Law professor, David Cole, in his book ‘Enemy Aliens’ mentions that in May 2003 the Inspector General of the Justice Department issued a scathing report on the post 9/11 immigration detainees. The report revealed that in a year since 9/11 the government had detained 738 foreign nationals (mostly Muslim) but not a single person of these was charged with any terrorist crime despite the fact that all of them were linked to 9/11 investigation. The report charged the Justice Department of arresting persons first and asking them questions later. Arrests were evidently based on ethnic profiling. Ashcroft’s policy emanated from a deep prejudice that was causing a rift even in his own Department.

America has a military justice system for those in uniform and for times of war, and a civil and criminal legal system used for the civilian population. Ashcroft invented a third system - a legal limbo without precedent where people could be declared enemies of the state and held indefinitely and incommunicado without being charged.

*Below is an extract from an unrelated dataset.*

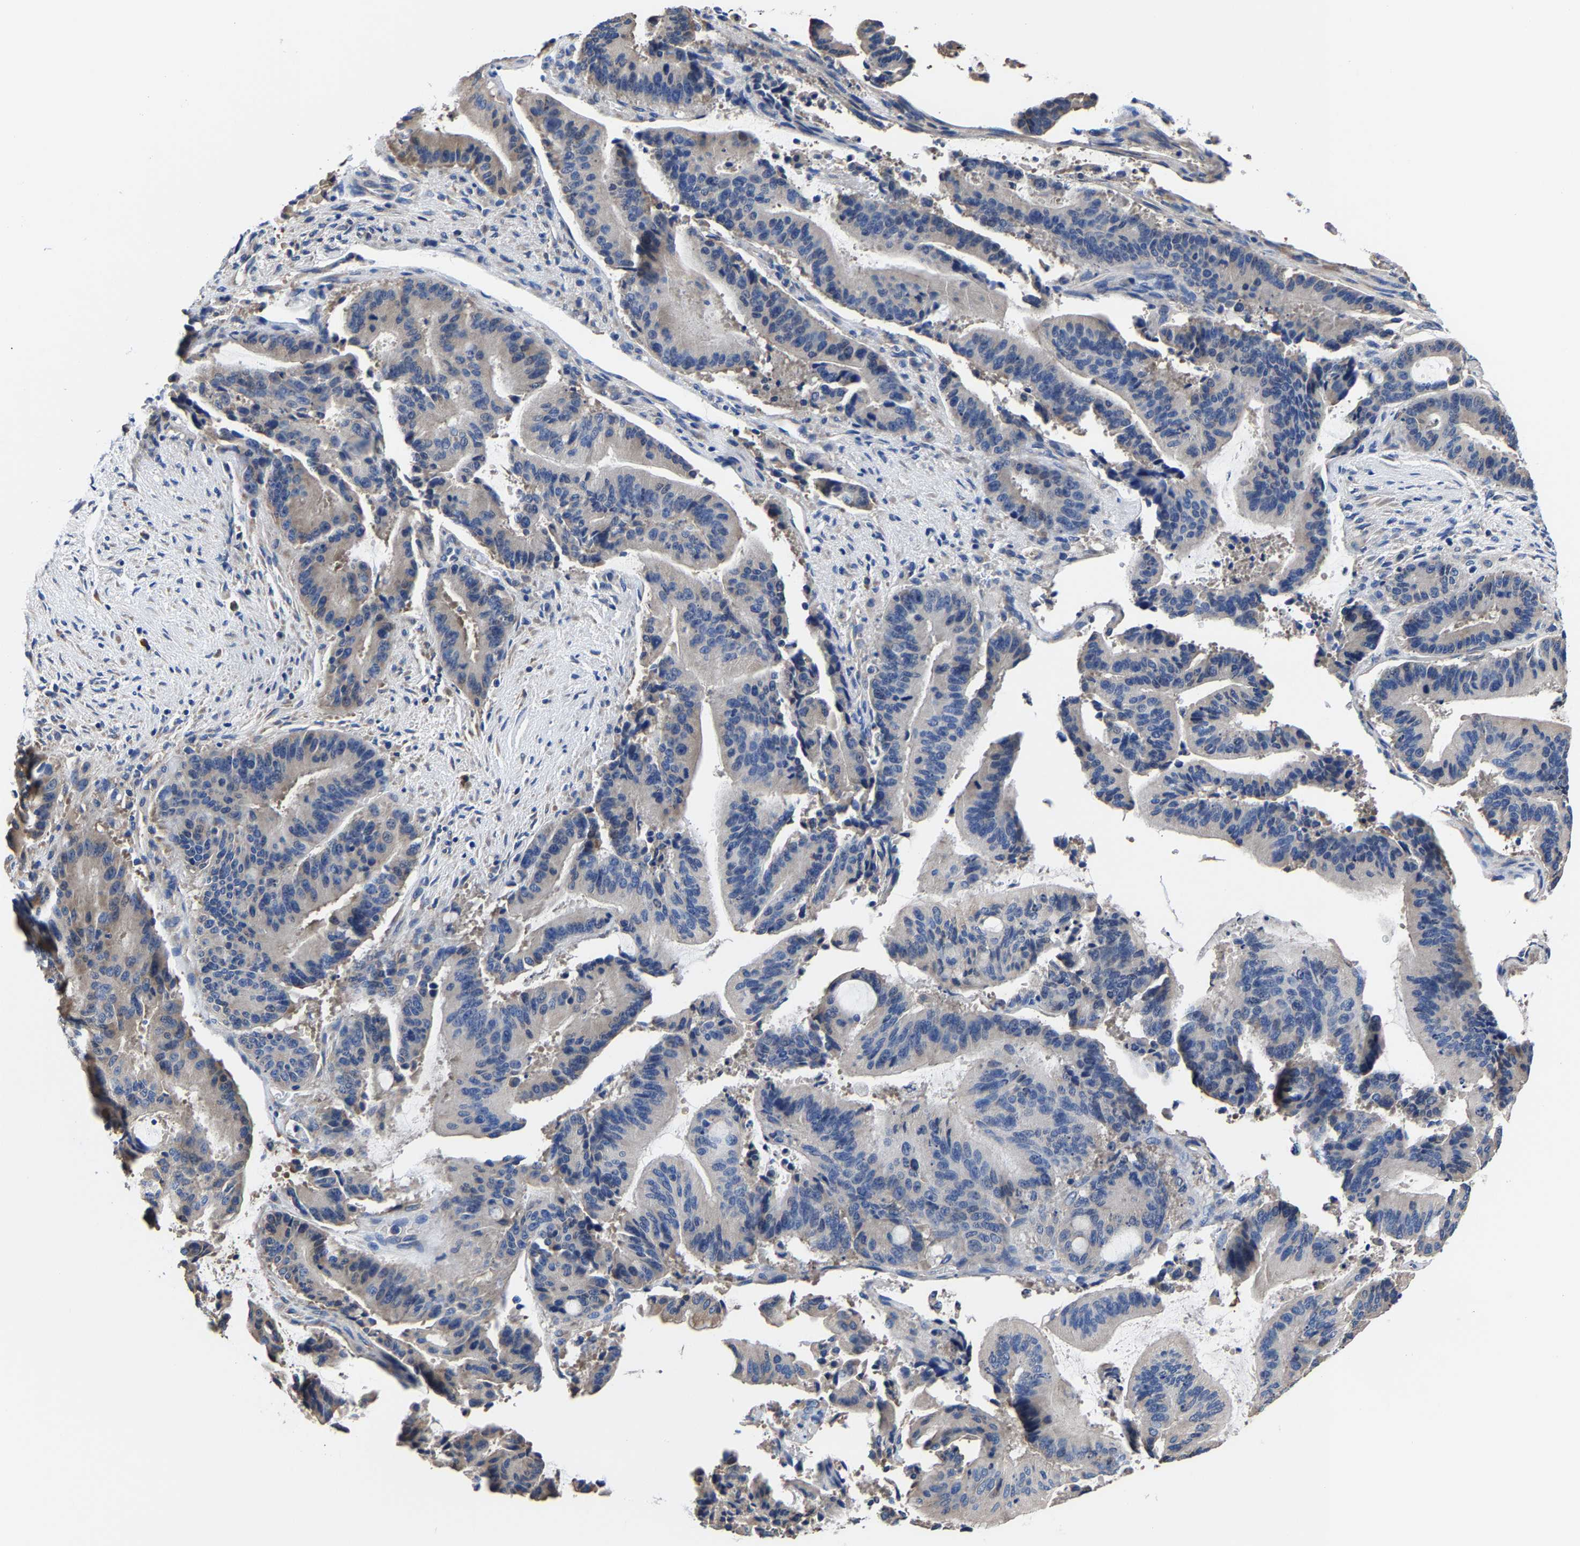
{"staining": {"intensity": "weak", "quantity": "<25%", "location": "cytoplasmic/membranous"}, "tissue": "liver cancer", "cell_type": "Tumor cells", "image_type": "cancer", "snomed": [{"axis": "morphology", "description": "Normal tissue, NOS"}, {"axis": "morphology", "description": "Cholangiocarcinoma"}, {"axis": "topography", "description": "Liver"}, {"axis": "topography", "description": "Peripheral nerve tissue"}], "caption": "Liver cancer (cholangiocarcinoma) was stained to show a protein in brown. There is no significant positivity in tumor cells.", "gene": "SRPK2", "patient": {"sex": "female", "age": 73}}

Some mention here of the background of Mr.Ashcroft would be appropriate. A radical evangelist, a neo-conservative, Ashcroft is a rare combination of piety, prejudice and ambition. He disapproves drinking, dancing and pre-marital sex and is a foe of abortion. Usually he would start his office day with a prayer meeting in his room of a dozen or so of his employees - a rare sight in a department known for its secular tradition and trait.

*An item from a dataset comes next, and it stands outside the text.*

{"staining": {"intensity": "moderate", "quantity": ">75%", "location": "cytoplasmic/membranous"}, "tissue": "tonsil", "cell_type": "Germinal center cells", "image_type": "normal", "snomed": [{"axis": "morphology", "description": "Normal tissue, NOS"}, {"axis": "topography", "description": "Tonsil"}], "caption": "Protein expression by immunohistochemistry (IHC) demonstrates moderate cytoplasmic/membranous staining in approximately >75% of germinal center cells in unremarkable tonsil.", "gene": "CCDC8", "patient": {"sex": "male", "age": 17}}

Senator Charles Schummer (D- NY) said that Mr. Ashcroft certainly “functioned out of conviction, but he was one of the most polarizing Attorney Generals of history”.

Anthony Romero, executive director of the American Civil Liberties Union (ACLU) said he believed that Mr. Ashcroft would be remembered “for one of the worst civil liberties records of any modern Attorney General.”
In recent months his divisiveness had started worrying the White House. He had therefore to pack off to his Virginia farm.

President Bush has evidently started taking steps to create an atmosphere of reconciliation in the country. His selection of Alberto Gonzales to replace John Ashcroft makes much sense. Gonzales, a modest, soft-speaking moderate is likely to rectify the blunders of his zealous predecessor particularly in the realm of civil liberties. Fortunately, the US judiciary has always stepped in to set things right whenever some wing of the executive has indulged in unwanted excesses.

It is worth reproducing here the words of Supreme Court Judge, William Brennan, who said in 1986: “There is considerably less to be proud about, and a good deal to be embarrassed about, when one reflects on the shabby treatment civil liberties have received in the United States during times of war and perceived threats to national security…. After each perceived security crisis ended, the United States has remorsefully realized that the abrogation of civil liberties was unnecessary. But it has proven unable to prevent itself from repeating the error when the next crisis came along.”

One hopes that President Bush would before long modify the Patriot Act in a way that the glaring abridgement of civil liberties is done away with. His new Attorney General may likewise remove those guidelines that have caused ethnic profiling and consequent harms to the Muslim community of the United States.